The thing about exercising is that when you enjoy what you’re doing and do it consistently, you start falling in love with routines that bring you results. But being consistent is where most beginners fail.
In this article, we’ll take a look at how you can slowly make exercising an enjoyable habit so that you stay on track in reaching your fitness goals!
I know you’re excited to start a new exercise routine, but this isn’t the time for you to go all-in. In the beginning, try out different forms of cardiovascular exercises. Most start with running, and that’s great! But if you’re going to run, invest in a pair of good shoes.
According to The Wired Runner, the best running shoes are those that provide plenty of foot support, particularly to avoid common problems such as heel spurs. Ultimately you want to keep all of your joints healthy and prevent any injuries.
Other popular cardio alternatives are swimming, skipping, cycling, and boxing. This way, you’ll find something you truly enjoy rather than copying what your friends are doing. Your first few weeks should be about exploring.
Set Achievable Goals
Everyone wants to achieve their dream body in an instant. But in the long-term, this just isn’t sustainable. Beginners underestimate the amount of effort it takes to lose just 10lbs of fat. When they get burnt out, they give up, and they’re back to square one.
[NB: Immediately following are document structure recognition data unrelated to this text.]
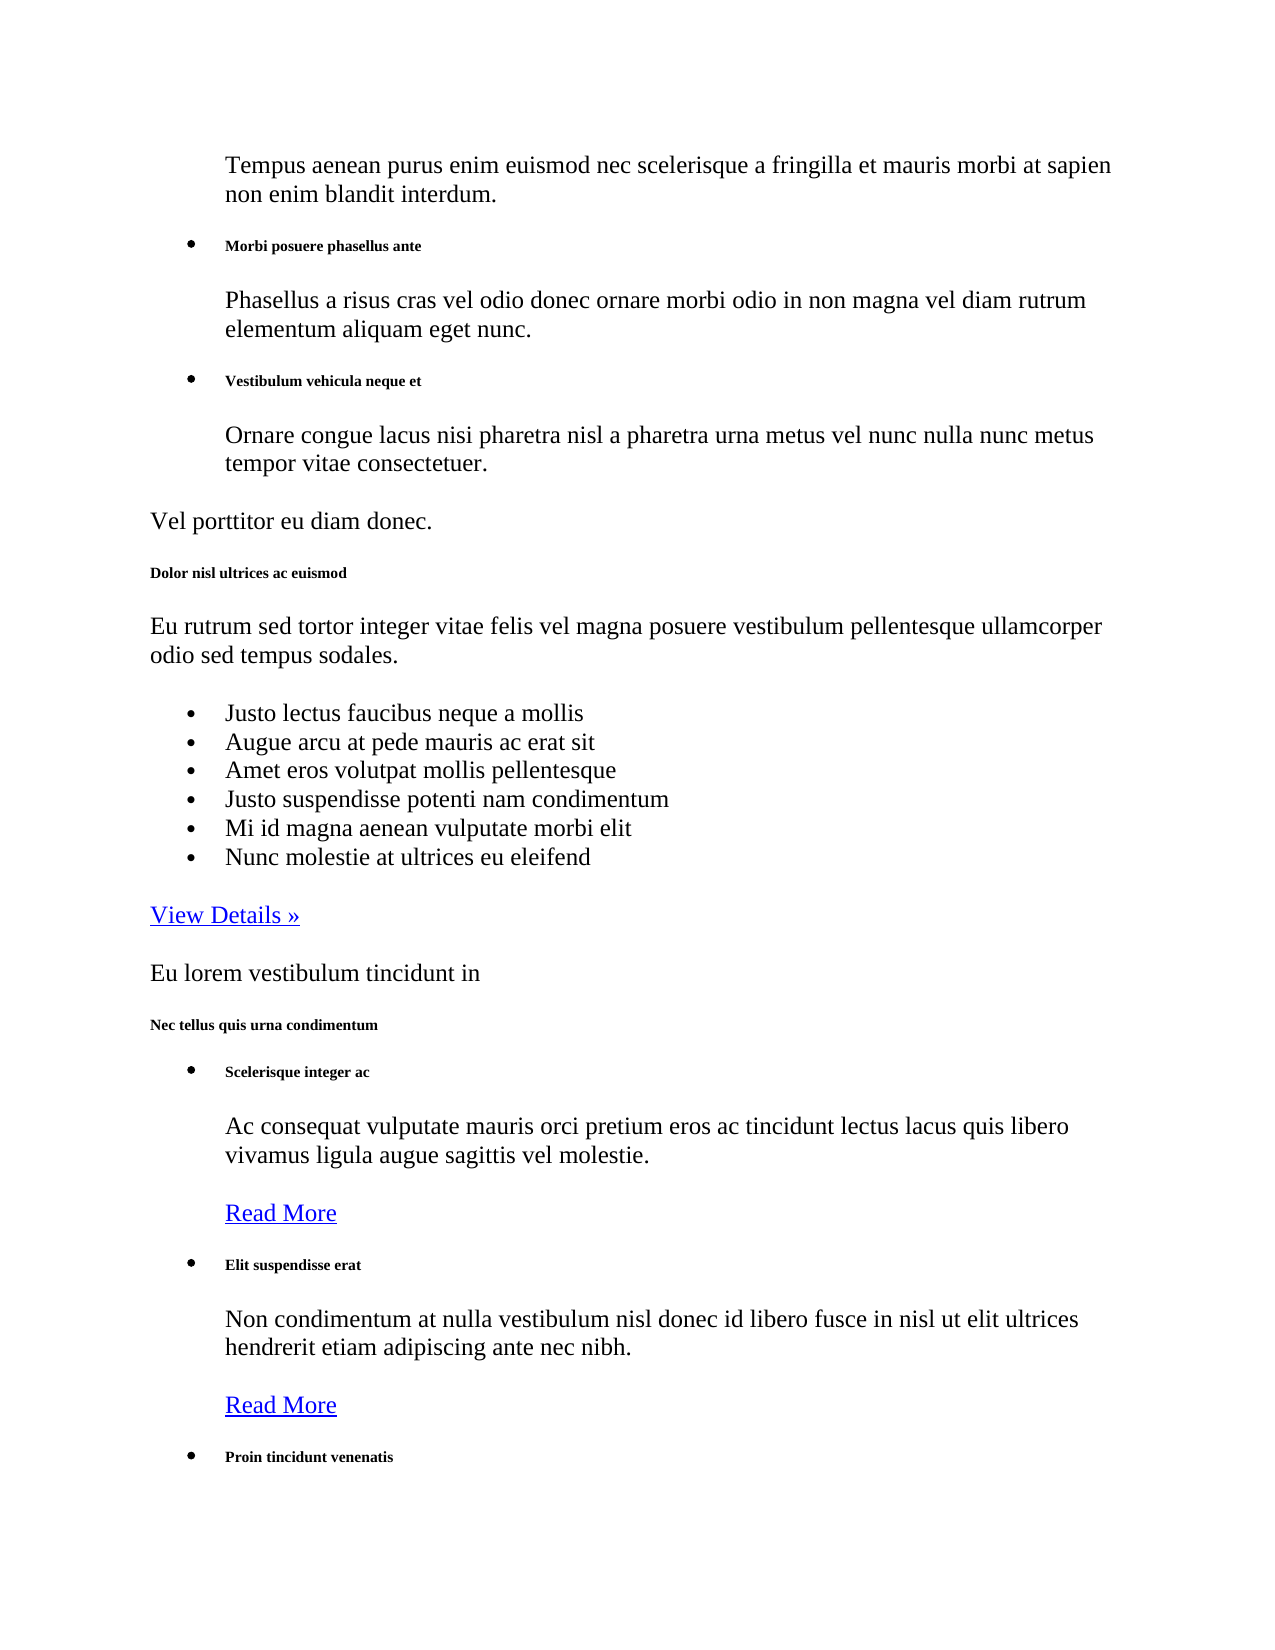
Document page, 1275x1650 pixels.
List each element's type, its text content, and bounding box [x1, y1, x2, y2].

list Elit suspendisse erat [187, 1256, 1125, 1274]
text Phasellus a risus cras vel odio donec ornare morbi odio in non magna vel diam rutrum elementum aliquam eget nunc. [225, 285, 1125, 342]
text Read More [225, 1198, 1125, 1226]
list Justo lectus faucibus neque a mollis [187, 698, 1125, 727]
text Eu rutrum sed tortor integer vitae felis vel magna posuere vestibulum pellentesque ullamcorper odio sed tempus sodales. [150, 611, 1125, 669]
list Augue arcu at pede mauris ac erat sit [187, 727, 1125, 756]
list Vestibulum vehicula neque et [187, 372, 1125, 391]
text View Details » [150, 900, 1125, 928]
text Read More [225, 1390, 1125, 1419]
list Nunc molestie at ultrices eu eleifend [187, 842, 1125, 871]
text Ornare congue lacus nisi pharetra nisl a pharetra urna metus vel nunc nulla nunc metus tempor vitae consectetuer. [225, 420, 1125, 477]
text Dolor nisl ultrices ac euismod [150, 564, 1125, 582]
text Nec tellus quis urna condimentum [150, 1016, 1125, 1033]
list Morbi posuere phasellus ante [187, 237, 1125, 256]
list Mi id magna aenean vulputate morbi elit [187, 813, 1125, 842]
text Vel porttitor eu diam donec. [150, 506, 1125, 535]
list Amet eros volutpat mollis pellentesque [187, 756, 1125, 784]
list Scelerisque integer ac [187, 1063, 1125, 1082]
list Proin tincidunt venenatis [187, 1448, 1125, 1467]
text Non condimentum at nulla vestibulum nisl donec id libero fusce in nisl ut elit ultrices hendrerit etiam adipiscing ante nec nibh. [225, 1304, 1125, 1361]
text Eu lorem vestibulum tincidunt in [150, 958, 1125, 986]
text Tempus aenean purus enim euismod nec scelerisque a fringilla et mauris morbi at sapien non enim blandit interdum. [225, 150, 1125, 207]
text Ac consequat vulputate mauris orci pretium eros ac tincidunt lectus lacus quis libero vivamus ligula augue sagittis vel molestie. [225, 1111, 1125, 1168]
list Justo suspendisse potenti nam condimentum [187, 784, 1125, 813]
The trick is to think long-term. Set a goal to lose between 1-2lbs a week. If your target is to gain weight, this range also reasonable even for those with high metabolisms.
If you want to lose weight, burn 500 more calories a day every week, or cut your daily calorie consumption by this much (a brownie square is 110 calories, just for perspective).
Do the opposite if you are bulking up. There are plenty of healthy 500-calorie meal recipes online that won’t cost an arm or a leg.
At the end of the week, when you step on the weighing scale and see progress, you’ll be motivated to continue next week, and you didn’t have to make drastic lifestyle changes.
Make it Hard to Miss a Workout
If you’ve found a workout routine you enjoy doing, that’s enough to push you on to your tippy toes and hit the gym. But if that still doesn’t get you going, then you need to develop a system that pushes you to go out and exercise.
For example, if you plan to go for a jog tomorrow morning before work, take your running shirt and shorts out of the drawer and lay them by the door before you sleep. Naturally, it would be easier for you to jump into your running gear and go for that run since everything’s already set.
When you’re not prepared, even the thought of having to take your running gear out of the drawer is enough of an obstacle that prevents you from doing what you need to.